At the beginning of the Rmarkdown template are several R code chunks. Contained within these R code chunks are templates to create a list of object names with instructions for what content should be assigned to each. Assigning information to these values is vital to the intended workflow and will achieve two purposes:
To populate a table at the begining of the protocol document displaying the World Health Organization Registration Data Set; and
To populate an xml document that can be uploaded directly to the
clinicaltrials.gov registry using the create_ctxml()
function.
It will be easiest to enter the required information into the code chunks by running
?create_ctxml()in the console so that you can concurrently view descriptions of the
parameters to be included in the viewer panel.
Once the lists and objects are created and each section of the protocol template has been completed, the user can proceed to uploading their protocol to clinicaltrials.gov.
For clarification regarding the content to be assigned to these parameters, please refer to the data element definitions provided by clinicaltrials.gov.
The create_ctxml() function will create the initial xml
document containing elements common to all clinical trial protocols.
First be sure to run the code chunks in the Rmarkdown spiritR clinical
trial protocol containing the lists of arguments.

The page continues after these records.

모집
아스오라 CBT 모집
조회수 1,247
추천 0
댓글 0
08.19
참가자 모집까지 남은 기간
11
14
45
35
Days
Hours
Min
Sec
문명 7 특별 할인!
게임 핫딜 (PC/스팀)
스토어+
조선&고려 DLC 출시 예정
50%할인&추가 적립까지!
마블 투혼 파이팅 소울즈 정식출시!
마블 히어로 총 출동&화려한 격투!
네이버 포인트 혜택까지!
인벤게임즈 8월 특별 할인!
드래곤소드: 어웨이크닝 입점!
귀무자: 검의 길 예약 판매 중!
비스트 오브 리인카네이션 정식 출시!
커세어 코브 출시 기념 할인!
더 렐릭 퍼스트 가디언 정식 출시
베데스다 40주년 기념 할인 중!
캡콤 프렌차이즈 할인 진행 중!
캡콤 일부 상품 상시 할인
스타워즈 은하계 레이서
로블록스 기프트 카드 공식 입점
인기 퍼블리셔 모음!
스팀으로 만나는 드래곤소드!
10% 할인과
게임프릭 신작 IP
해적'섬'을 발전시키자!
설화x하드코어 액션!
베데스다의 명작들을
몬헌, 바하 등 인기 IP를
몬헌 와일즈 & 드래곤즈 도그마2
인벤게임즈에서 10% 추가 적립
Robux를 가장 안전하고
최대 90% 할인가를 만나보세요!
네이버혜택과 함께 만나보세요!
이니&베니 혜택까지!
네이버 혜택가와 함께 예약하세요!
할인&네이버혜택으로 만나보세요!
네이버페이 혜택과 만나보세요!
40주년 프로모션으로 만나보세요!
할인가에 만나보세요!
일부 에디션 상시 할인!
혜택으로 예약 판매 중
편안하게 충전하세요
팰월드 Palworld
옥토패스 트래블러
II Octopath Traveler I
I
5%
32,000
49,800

Then, create an xml
document by calling
ctxml <- do.call(spiritR::create_ctxml, args_ctxml).
This family of functions will add nodespaces to the initial xml
document generated from create_ctxml() with elements that
are unique to a particular clinical trial. For example, every clinical
trial must have at least one primary outcome and likely multiple
secondary outcomes. However, the total number of primary and secondary
outcomes will vary between studies. As such, the
add_pr_outcome() and add_sec_outcome()
functions are included in the spiritR package so that clinical trial
protocol authors can tailor the xml document for upload to
clinicaltrials.gov with the specific number of outcomes and details of
their study. Likewise, all clinical trials must have at least one arm
testing one intervention but the total number can vary. The
add_arm(), add_intervention(),
add_condition() and add_keyword() functions
provide the functionality to add xml nodespaces containing this
information to the initial xml document.
The print_ctxml() function is provided to permit the
user to check the structure of the xml document produced by calling the
create_ctxml() and relevant add_functions() prior to
attempting to upload the document to clinicaltrials.gov.
After the complete xml document is generated by calling the
create_ctxml() and relevant add_functions(), the user can upload it to
clinicaltrials.gov using upload_ctxml(). Arguments for
upload_ctxml() include:
There are three possible outcomes for a call to
upload_ctxml(). As per the guidance
from clinicaltrials.gov, a correct http POST request will generate a
list that contains two elements. The ‘content’ element is a list of the
messages parsed from the XML response. The ‘response’ elements is the
original XML response.
It is possible that a failed upload could be due to incorrect input parameters such as the organization name, username or password for the account.
Even in the event of a successful upload, this function has been programmed with the http POST request ‘autoRELEASE’ argument set to FALSE. This means that users will need to log-in to clinicaltrials.gov directly to inspect their upload, attend to any warning messages that may have been alerted, and then ‘release’ the submission for PRS review by clinicaltrials.gov.